Na celowniku: Wacław Binienda, ulubieniec Antoniego Macierewicza, samozwańczy ekspert, który przez lata robił z siebie naukowy parawan dla pseudonaukowych fantazji o zamachu. Dziś – formalnie podejrzany o poplecznictwo, czyli celowe utrudnianie śledztwa w sprawie katastrofy smoleńskiej. Zarzut z artykułu 239 Kodeksu karnego. A więc nie pomyłka, nie nieporozumienie – świadome działanie wbrew prawu.

Macierewicz: obrzydliwy reżyser narodowej halucynacji i kłamstw

Nie byłoby Biniendy, gdyby nie Macierewicz – człowiek, który z żarliwością zakłamanej sekty przez lata wmawiał Polakom, iż samolot nie rozbił się przez mgłę, chaos i ignorancję, ale iż „rozpadł się w powietrzu” za sprawą „bomby próżniowej”. Powoływał komisję za komisją, marnotrawił miliony złotych, kompromitował Polskę na arenie międzynarodowej i upokarzał rodziny ofiar, które nie chciały się wpisać w jego opętańczą narrację.
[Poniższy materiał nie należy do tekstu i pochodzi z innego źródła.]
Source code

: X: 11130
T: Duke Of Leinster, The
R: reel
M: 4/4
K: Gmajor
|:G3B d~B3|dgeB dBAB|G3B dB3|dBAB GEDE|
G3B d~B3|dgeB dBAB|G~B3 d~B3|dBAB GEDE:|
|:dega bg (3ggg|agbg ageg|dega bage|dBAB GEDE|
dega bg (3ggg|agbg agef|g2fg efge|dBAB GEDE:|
Podkomisja Macierewicza stała się państwem w państwie. Otoczona parasolem politycznym PiS, przez lata ignorowała nie tylko podstawowe standardy rzetelności, ale też obowiązki wynikające z prawa karnego. Teraz, po przejęciu śledztw przez Prokuraturę Krajową, na jaw wychodzą mroczne szczegóły działań tej grupy – znikające dowody, ukrywana dokumentacja, brak nadzoru nad kluczowymi ekspertyzami. Nieprawidłowości? To mało powiedziane. To zorganizowane niszczenie śladów.

Binienda: ekspert, który nie był ekspertem

Wacław Binienda, profesor od asfaltu, zasłynął z modelowania komputerowego brzozy i wniosków, które przeczyły nie tylko badaniom MAK i KBWL, ale także zdrowemu rozsądkowi. Teraz wiemy, iż nie tylko tworzył pseudonaukowe narracje, ale być może pomagał w ukrywaniu materiałów dowodowych, które mogłyby podważyć mit zamachu. Czyżby Binienda wiedział, iż prawda o Smoleńsku nie potrzebuje jego ekspertyz, bo dawno została ustalona? prawdopodobnie tak.

PiS będzie krzyczał „atak na patriotów”. Nie dajmy się nabrać

Nie łudźmy się – PiS, choć dziś bez realnej władzy, będzie próbował rozgrywać sprawę politycznie. Już niedługo usłyszymy o „polowaniu na patriotów”, o „zamachu na wolność słowa”, może choćby o „zemście Tuska”. Tymczasem mamy do czynienia z czymś znacznie poważniejszym: z podejrzeniem popełnienia przestępstw przez osoby, które miały służyć państwu, a służyły własnym obsesjom i politycznym panom.

To dopiero początek

Śledztwa ruszyły pełną parą – już pięć wszczętych postępowań, a dwa kolejne przejęte z Prokuratury Okręgowej. Będą kolejne zarzuty, kolejne przesłuchania, być może choćby wnioski o tymczasowe aresztowania. I bardzo dobrze. Bo państwo prawa polega na tym, iż nikt – choćby człowiek z tytułem profesorskim i politycznym błogosławieństwem – nie może być ponad prawem.

Wreszcie zaczyna się rozliczenie największego oszustwa politycznego ostatnich lat. Rozliczenie smoleńskiego kłamstwa.

I oby tym razem nikt nie uciekł za brzozę.